Letzten Endes sind es die Show-Designer, etwa Licht-, Ton- und
Kostümdesigner, aber auch alle anderen, die mich am meisten
inspirieren.
Chapiteau.de: Welche Aufgaben übernehmen Sie während des
musikalischen Entstehungsprozesses?
B.
Jutras: Ich bin jemand, der gerne die Kontrolle hat. Also schreibe
ich normalerweise den kompletten Song, verbunden mit einem Video,
damit klar ist, wann eine Melodie beginnt und aufhört, mache alle
Arrangements sowie große Teile der Programmierung. Hinzu kommen die
Partituren für die Musiker und alles weitere, was sie benötigen.

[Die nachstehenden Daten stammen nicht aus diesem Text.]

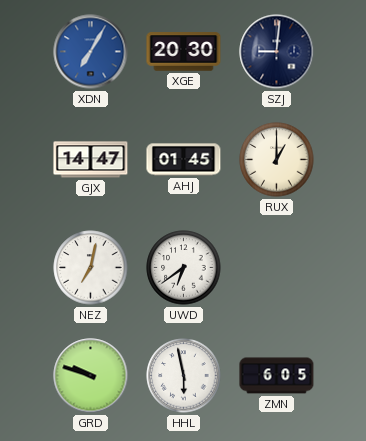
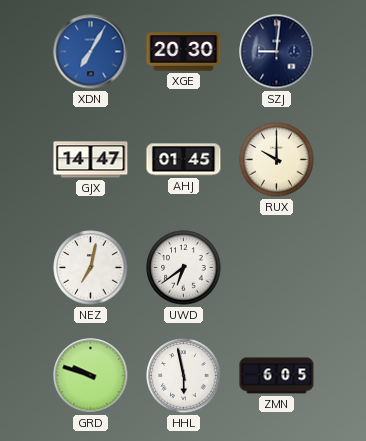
RUX: 1:00 -> 10:00
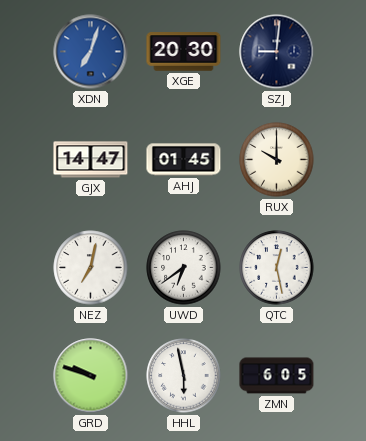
XDN: 7:05 -> 7:03
QTC: none -> 12:28
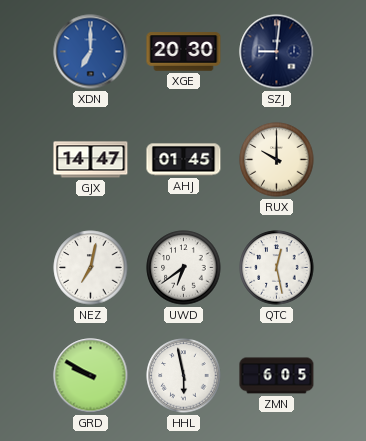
XDN: 7:03 -> 7:00
GRD: 9:48 -> 9:50
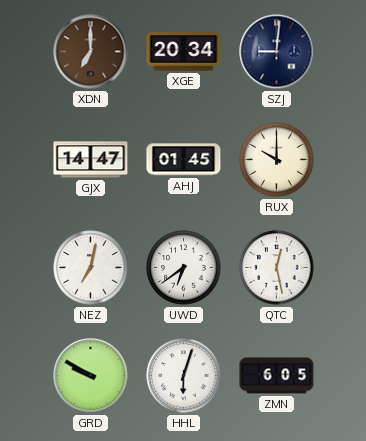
XDN dial: blue -> brown
XGE: 20:30 -> 20:34
HHL: 5:58 -> 6:03
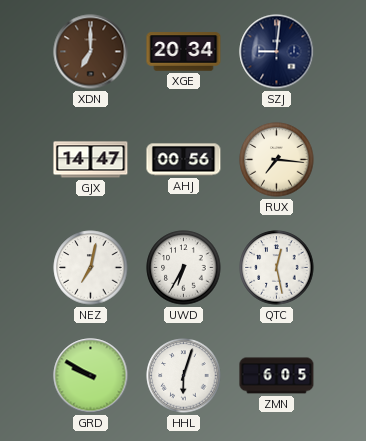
AHJ: 01:45 -> 00:56
RUX: 10:00 -> 7:16
UWD: 6:39 -> 6:35
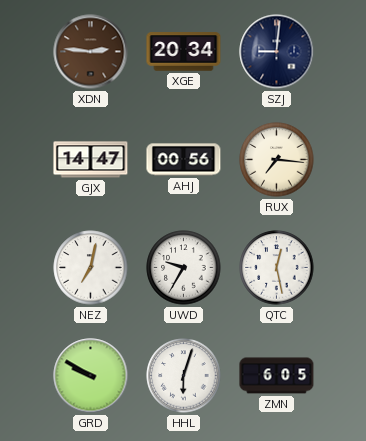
XDN: 7:00 -> 2:46
UWD: 6:35 -> 9:35
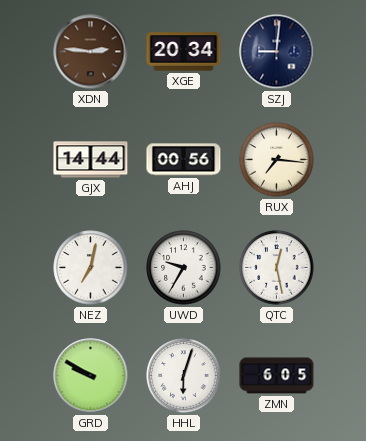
GJX: 14:47 -> 14:44
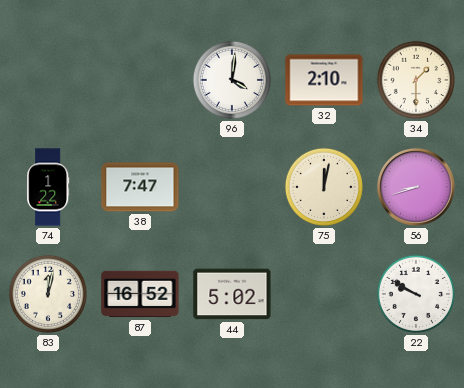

Mir
ist zwar bewusst, dass dies manchmal sehr anspruchsvoll ist, aber
mir fällt es schwer, zu delegieren.
  
Szenen aus "O" und "Mystere"
Chapiteau.de: Können Sie uns den Ablauf einer Produktion schildern?
Ab wann wird der Komponist mit in die Show-Entstehung eingebunden,
und wie sieht die Zusammenarbeit mit den Musikern aus?
B.
Jutras: Bei dieser Art von Shows werden die Komponisten meist sehr
früh engagiert. Man kann sich also gleich von Tag Eins an mit dem
Kreativ-Direktor austauschen und sehen, was er vorhat. Von diesem
Zeitpunkt an komponiere ich Unmengen an Musik als Inspiration. Diese
Musik kann dann während der Proben, zu Beginn des Prozesses
verwendet werden. Die Stilrichtungen sind dabei sehr breit
gefächert. Mit dem Fortschreiten der Proben kristallisiert sich
meist eine bestimmte Richtung heraus, man lässt gewisse
Stilrichtungen weg, andere weitet man aus. Wenn die Darbietungen
zusammengestellt sind und die Proben kurz vor dem Abschluss stehen,
beginnt auch für mich der Endspurt, zumeist eine sehr wahnwitzige
Zeit. Ich schreibe nahezu die komplette Show nochmal um. Dabei
versuche ich, so viele Themen und Ideen wie möglich aus der
Probephase zu übernehmen und zugleich musikalisch den Darbietungen
viel näher zu folgen. Wenn der Akrobat einen Salto macht, muss
dieser musikalisch herausgehoben werden, zugleich aber die
emotionale Essenz der Darbietung in Verbindung mit der restlichen
Show beibehalten werden.
Ein
Großteil der Musiken entsteht so erst in den letzten Wochen vor
einer Premiere. Bei Soleils Quidam etwa in den letzten zwei Wochen,
in Normalfall aber so drei bis fünf Wochen vor Start. Ich erinnere
mich, dass ich während dieser letzten Phase in der Nacht
komponierte, die Arrangements machte und morgens die Songs für die
Musiker vorbereitete. Anschließend ging ich zu den Proben, sowohl zu
denen der Musiker als auch zu denen des kompletten Ensembles, um
nicht isoliert zu sein und alles mitzubekommen. Nach dem Dinner
schlief ich drei Stunden und begann wieder von vorn. Zum Glück hatte
ich immer großartige Musiker und musikalische Leiter, die diese
Prozesse immer wesentlich einfacher gemacht haben.